Understanding Spherical Coordinates
Spherical coordinates describe a point in three-dimensional space using three values: the radial distance r from the origin, the polar angle θ (theta) measured from the positive z-axis, and the azimuthal angle φ (phi) measured from the positive x-axis in the xy-plane.
Conversion Formulas
Cartesian to Spherical
Convert (x, y, z) to (r, θ, φ) using these formulas.
r = sqrt(x² + y² + z²)
Polar Angle θ
The angle from the z-axis down to the point.
θ = arccos(z / r)
Azimuthal Angle φ
The angle in the xy-plane from the x-axis.
φ = arctan2(y, x)
Spherical to Cartesian
Convert (r, θ, φ) back to (x, y, z).
x = r sinθ cosφ, y = r sinθ sinφ, z = r cosθ
Convention Note
This calculator uses the physics convention (ISO 31-11): θ is the polar angle (from z-axis, 0 to 180 degrees) and φ is the azimuthal angle (in the xy-plane, 0 to 360 degrees).
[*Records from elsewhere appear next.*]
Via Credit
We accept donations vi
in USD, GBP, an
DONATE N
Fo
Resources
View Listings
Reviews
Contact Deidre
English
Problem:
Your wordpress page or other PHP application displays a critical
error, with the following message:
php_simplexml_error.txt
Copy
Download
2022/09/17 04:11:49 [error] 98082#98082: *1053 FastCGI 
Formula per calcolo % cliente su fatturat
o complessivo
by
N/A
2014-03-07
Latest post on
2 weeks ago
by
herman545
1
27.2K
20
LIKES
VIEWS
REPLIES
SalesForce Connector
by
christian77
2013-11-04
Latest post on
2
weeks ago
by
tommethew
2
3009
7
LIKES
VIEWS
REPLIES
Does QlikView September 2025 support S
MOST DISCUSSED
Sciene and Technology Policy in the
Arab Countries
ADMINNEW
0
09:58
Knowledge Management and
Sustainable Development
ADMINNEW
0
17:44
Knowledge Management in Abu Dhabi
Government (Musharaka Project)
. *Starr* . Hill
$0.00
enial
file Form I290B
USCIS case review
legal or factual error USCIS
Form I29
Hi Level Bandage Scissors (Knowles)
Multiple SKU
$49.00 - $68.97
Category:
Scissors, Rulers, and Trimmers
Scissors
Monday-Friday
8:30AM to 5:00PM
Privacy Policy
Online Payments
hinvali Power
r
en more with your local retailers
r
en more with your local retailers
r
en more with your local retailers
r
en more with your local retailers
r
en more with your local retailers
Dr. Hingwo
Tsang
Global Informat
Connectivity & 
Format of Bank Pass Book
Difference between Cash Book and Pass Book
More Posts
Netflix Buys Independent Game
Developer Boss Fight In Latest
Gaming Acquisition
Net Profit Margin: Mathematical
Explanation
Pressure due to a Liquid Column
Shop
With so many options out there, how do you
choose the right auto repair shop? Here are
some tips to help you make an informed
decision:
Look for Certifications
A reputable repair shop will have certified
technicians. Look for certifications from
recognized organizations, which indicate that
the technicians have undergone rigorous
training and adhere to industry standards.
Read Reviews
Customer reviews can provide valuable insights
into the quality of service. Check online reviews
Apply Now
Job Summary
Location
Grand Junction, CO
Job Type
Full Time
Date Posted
Some mathematics textbooks swap θ and φ.
Applications
- Physics: Gravitational and electric fields with spherical symmetry.
- Astronomy: Celestial coordinates for star and planet positions.
- Computer Graphics: Camera positioning, environment mapping.
- Navigation: GPS coordinates are a form of spherical coordinates.